ABSTRACT. Recently, there has been growing interest in achieving the Sustainable Development Goals (SDGs) due to the increasing global population and the observed changes in Earth's natural environment. In this study, we aim to contribute to the achievement of three Sustainable Development Goals (SDGs), namely SDG2, SDG13, and SDG15 by providing accurate SM retrieval. The selection of an accurate SM retrieval method for agricultural semi-arid regions is challenging. Therefore, the main goal of this study is to evaluate different Machine Learning (ML) algorithms to identify the most powerful algorithm capable of estimating SM conditions in those areas based on the combined use of radar and optical data.
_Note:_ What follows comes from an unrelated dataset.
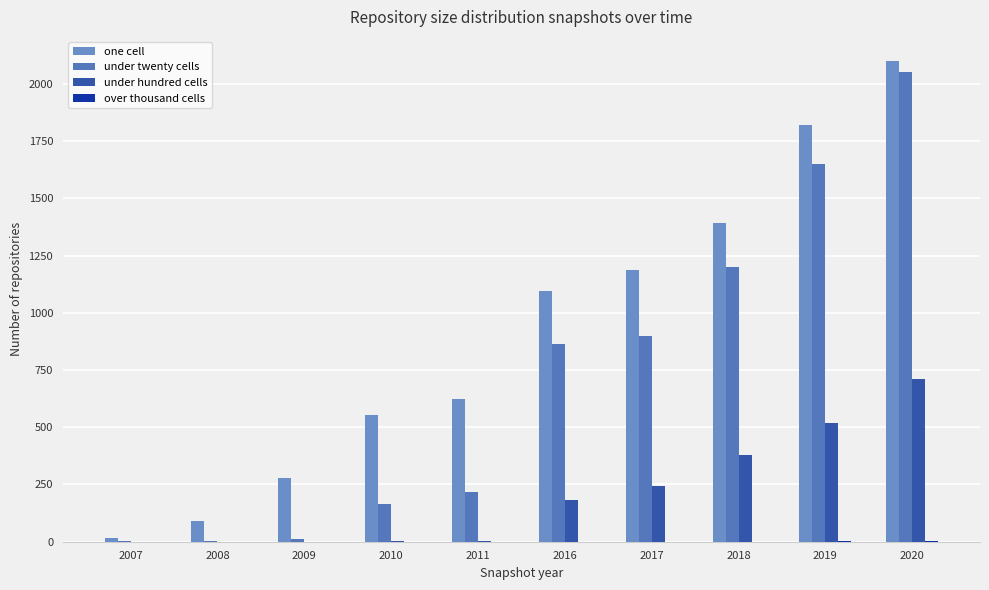

At which label does under twenty cells reach its peak?

2020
The different ML algorithms are implemented using a synthetic database obtained by a Calibrated Water Cloud Model (CWCM). The statistical evaluations are carried out using five corn fields in Huamantla, Central Mexico. The results demonstrate that the Random Forest Regressor (RFR) achieves the lowest error values, thus outperforming the other models. In order to improve the synthetic dataset and forecast accuracy, we consider the integration of surface scattering models with the WCM in the next step of this research.

18:10
Towards Using Synthetic Data in Aerial Image Segmentation

ABSTRACT. This paper explores the use of synthetic datasets to improve aerial image segmentation, addressing the need for large and diverse data for model training. Current benchmarks often lack real-world conditions, such as high-altitude and nadir perspectives. To overcome this, we propose a controlled data generation approach using the CARLA simulator to generate aerial images of different towns under different weather and time of day conditions, with dynamic traffic elements. We compare our dataset with existing real and synthetic datasets, and evaluate model performance by training the DeepLabV3+ neural network on our dataset and testing on real data. The results show that incorporating synthetic data yields performance comparable to training on real data alone, highlighting its complementary value.